I'm told she did. After all, she told J's mother that she would stop by. It would never do for J's mom to get the idea that C doesn't appreciate a sense of duty to family.
But, that being the case, I find it a little strange that J had to sign us up for FreshDirect. And that C never called either of us, or made arrangements to stop by.
I suppose we should have tried to hunt her down. Though, given that I was working around the clock, J was bed-fast, and C wasn't returning my calls, I really don't know what else we were supposed to do.
***
This weekend, J's mom called J to let him know that she was concerned C hadn't yet received an invitation to my baby shower.
I doubt J's mom really thinks J had anything to do with the invitations for the shower. In fact, J's mom made arrangements with my aunt, who is hostessing the event, at Easter. My aunt has told me that J's mom offered to partner with her to help prepare.
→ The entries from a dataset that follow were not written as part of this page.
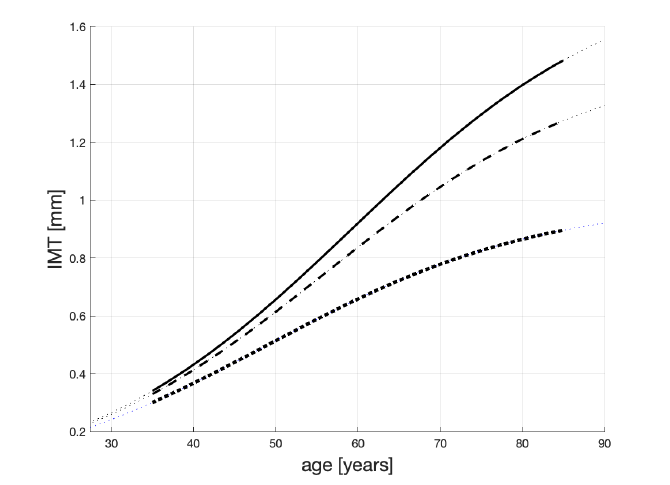
Figure 1. Possible IMT time profiles in persons with different atherosclerosis status. The dashed line represents atherosclerosis non-sufferers; the solid line—non-healthy but not necessarily “heavy” sufferers; the solid line—“heavy”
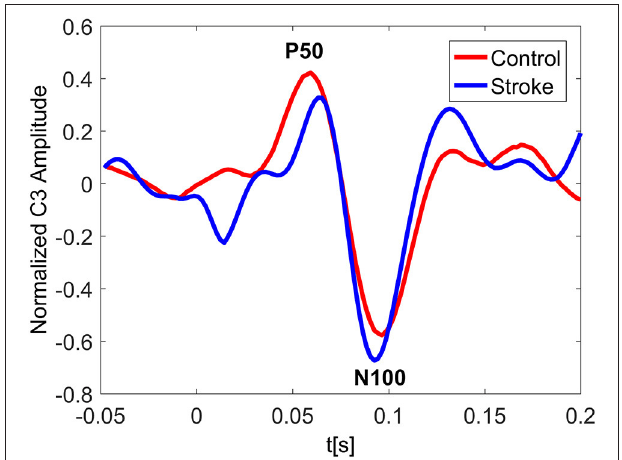
FIGURE 3 | Normalized ERP at the channel C3 for a control and a stroke subject with stimulus on right hand. The ERP plotting at C3 shows great similarity for both control and stroke. The latency of P50 peak for stroke is slightly larger than that of control.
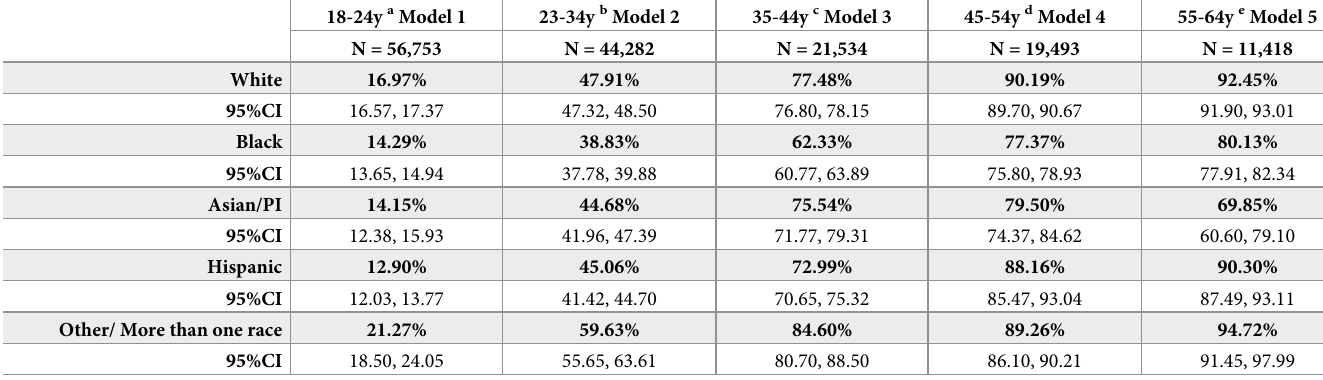
Table 2. Predicted probability of being full-dual eligible by race-ethnicity for autistic adults across the lifespan.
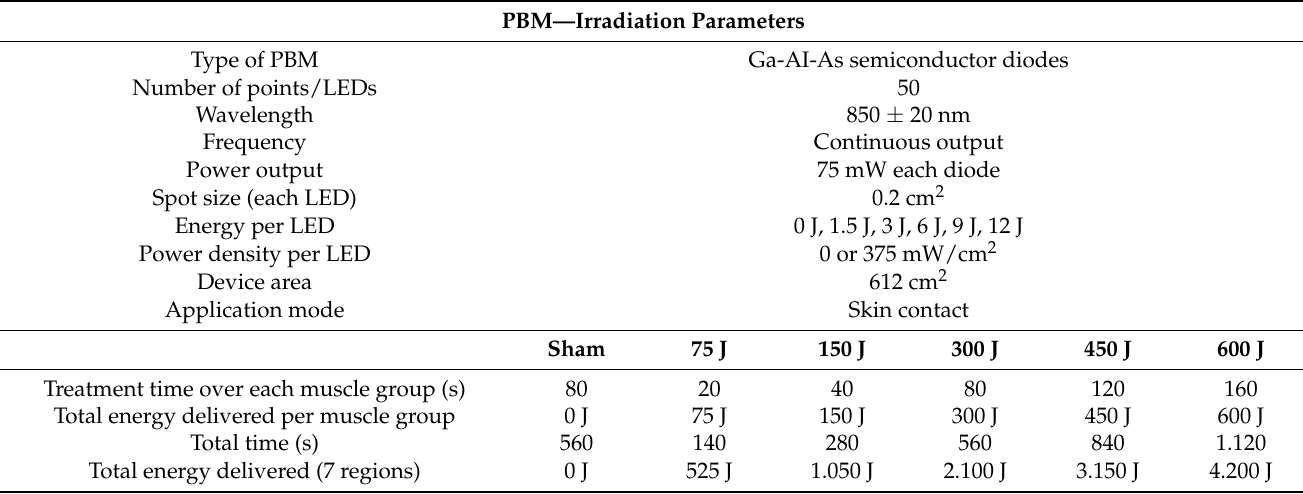
Table 1. Photobiomodulation parameters and application sites.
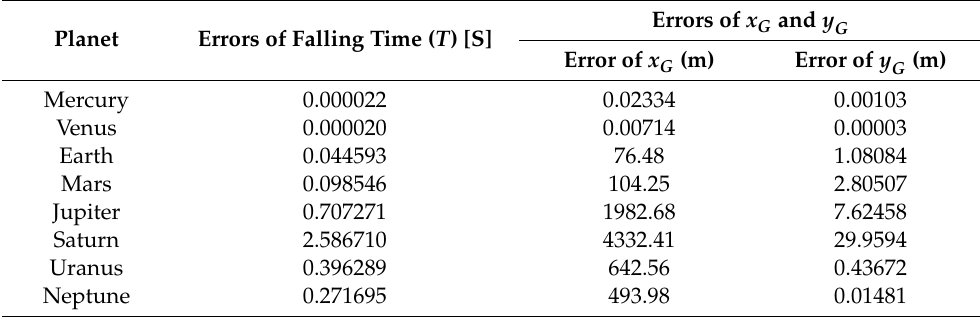
Table 5. The obtained errors of the falling time T , x G , and y G for all planets in the Solar System at the release point Q(50,50,50) (km) when λ = π /6.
All the same, I did make sure my aunt had a copy of the addresses of all of J's mom's female relatives, and the friends she'd told me she'd like included. Even though, from my understanding of how showers are supposed to work, I'm not really supposed to be part of the preparations at all.
Most of the baby showers I've attended were surprise parties. But, I'm just thrilled my aunt wants to throw me one, so I've done what I could to help when she's asked me to.
But I'll admit, I didn't send my aunt C's contact information.
And I did not mistake J's mother's real intention in calling J about the "lost" invitation, when she's fully aware my aunt is the one she should contact with her concerns about the event.
My MIL is a military-level strategist when it comes to passive-aggression.
But I've been married to J for the better part of a decade now, so I'm far more forthright in responding to these attacks than I used to be.
I called her. I explained that I was surprised she was calling J in the first place about the issue, because both my mother and my aunt had told me that she'd arranged to help my aunt with the event, when they met at Easter.
"Well, I don't... I'm just making some cupcakes. I'm not sending out invitations. And I don't know how to get in touch with your aunt."
Really? You're a sixty-five-year-old woman. You don't know how to use Directory Assistance? Or, failing that, how to call my mom and ask her for my aunt's number?
I didn't say that.
I did tell her that I'd sent my aunt a list of addresses of her family and friends, several weeks ago. "But as for C, well, we haven't spoken in years. And I think it's a little ridiculous to send someone an invitation to a baby shower, when that person isn't speaking to either of the parents of the baby in question."
Or when that person doesn't give two shits whether the baby's father is alive or dead.
I didn't say that. But boy, did I want to.
I added, "She wouldn't come to see the baby's father when he was in the hospital. And at our family reunion, any time J or I came into a room, she left it."
"Well, that must be another miscommunication, then, because she says that was the other way around."
Huh. Have you seen how she acts around your husband? She hasn't willingly been in the same room with him for... what? Fifteen years? This really doesn't sound like her modus operandi?
I didn't say that, either. I wasn't in the mood to play the telephone game, with my MIL the official garbler/translator.
"Listen, I understand that you're trying to be a peacemaker, you're trying to build a bridge and make things right. But your daughter is in her thirties. She's an adult. And she knows where to find us. If she wants to mend fences, and have a relationship with her nephew, we're open to that. But that's on her. And you need to step back, and let her be an adult, and make that happen if she wants to."
***
That was Saturday.
Saturday kind of sucked.
The shower is coming up, Memorial Day Weekend.
I want to write something pithy about remembrance, but this stupid family drama doesn't warrant that level of dignity.
I think I'll focus on remembering to be glad my husband is alive, and that we're making our new family, together.
And letting the rest of this bullshit lay forgotten by the wayside.